It’s actually not that straightforward to rule out an atlantis but the head streaking extend quite far down the nape and the neck side (where they are quite blotchy on top of that, as opposed to the usually thinner and well defined streaks of YLG). Also the tongue tips aren’t an usual feature of atlantis
 
What convinces you (Jean and Valery) that it is a LBBG?

Would the strength of the head pattern at that time of year (very late September) be expected for LBBG (there is some rather faint mask showing on the 2 nearby LBBGs in my photos)?

My impressions of the bird 'in the field' were of a bird, slightly smaller than the HGs, which was slightly darker than the Herring Gulls but not nearly as dark as a typical LBBG, (nor as dark as the LBBGs that were actually nearby - which I would say were typical examples of LBBGs around here). That doesn't rule out it being a paler than usual individual but the jizz of the bird didn't feel right for a LBBG either - which may have been as a result of the bird's posture. It was, to me, more comparable to the Herring Gulls it was loosely associating with.

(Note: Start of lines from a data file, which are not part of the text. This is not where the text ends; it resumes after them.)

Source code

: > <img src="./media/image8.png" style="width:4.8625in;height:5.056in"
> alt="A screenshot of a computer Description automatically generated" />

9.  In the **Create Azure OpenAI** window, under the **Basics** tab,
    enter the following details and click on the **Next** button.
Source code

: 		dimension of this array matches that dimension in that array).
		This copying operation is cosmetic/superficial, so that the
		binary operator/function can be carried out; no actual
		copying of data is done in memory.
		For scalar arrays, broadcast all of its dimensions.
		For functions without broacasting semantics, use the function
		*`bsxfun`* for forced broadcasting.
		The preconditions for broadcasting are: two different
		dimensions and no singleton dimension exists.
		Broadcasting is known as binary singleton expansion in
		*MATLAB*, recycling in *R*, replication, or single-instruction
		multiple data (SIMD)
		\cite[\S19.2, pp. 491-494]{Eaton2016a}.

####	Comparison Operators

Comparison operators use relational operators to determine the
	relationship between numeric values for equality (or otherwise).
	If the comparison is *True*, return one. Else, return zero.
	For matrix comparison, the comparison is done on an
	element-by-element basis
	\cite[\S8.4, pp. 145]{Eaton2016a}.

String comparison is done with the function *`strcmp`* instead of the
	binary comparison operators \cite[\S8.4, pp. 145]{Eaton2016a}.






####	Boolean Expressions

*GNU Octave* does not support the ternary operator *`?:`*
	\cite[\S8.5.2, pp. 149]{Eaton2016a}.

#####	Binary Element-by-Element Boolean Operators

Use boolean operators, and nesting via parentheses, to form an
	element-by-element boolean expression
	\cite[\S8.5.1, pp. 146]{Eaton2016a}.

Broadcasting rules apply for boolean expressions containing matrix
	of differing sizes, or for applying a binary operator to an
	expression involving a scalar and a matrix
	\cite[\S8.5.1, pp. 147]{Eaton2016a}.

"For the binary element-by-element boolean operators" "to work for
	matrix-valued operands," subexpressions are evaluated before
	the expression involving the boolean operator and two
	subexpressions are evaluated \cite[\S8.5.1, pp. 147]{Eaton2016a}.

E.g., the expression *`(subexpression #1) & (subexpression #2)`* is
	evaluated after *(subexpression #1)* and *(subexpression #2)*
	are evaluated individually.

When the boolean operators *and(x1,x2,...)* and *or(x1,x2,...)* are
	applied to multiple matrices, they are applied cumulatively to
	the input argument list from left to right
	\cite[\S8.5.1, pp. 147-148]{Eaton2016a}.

I wouldn't have spent so much time looking at and photographing the bird if it had given any impression of being a LBBG. It was the mantle shade that caused me to stop on the bird in the first place, then I noticed the leg colour. LBBGs are relatively uncommon birds in Arbroath with HG & GBBGs predominating, so even the 2 clear LBBGs that day were commented upon at the time.

(I've never seen a YLG (& only 1 Caspian) - they are still very rare in Scotland and I've never birded abroad, so any slightly unusual gull will get my attention - as much as an opportunity to learn from it than anything else. The books/magazine articles/websites usually leave me confused and tangled up in knots - seeming to contradict each other as much as they support each other, so I've posted the pics on here where there are birders who are familiar with YLG and the intricacies of gull ID in general).
 
Thanks, Tib. A hybrid seemed to me to be the likeliest option (and was where I'd ended up having read up as much as I could - though I was not 100% sure) but getting someone who knew enough to confirm it, or indeed totally rule it out was what I was hoping for. However, 3 folk (between the 2 threads) have now said LBBG and I'm interested in their reasoning as to why, so I can commit that knowledge (along with that from yourself) into memory, in case I need it again someday.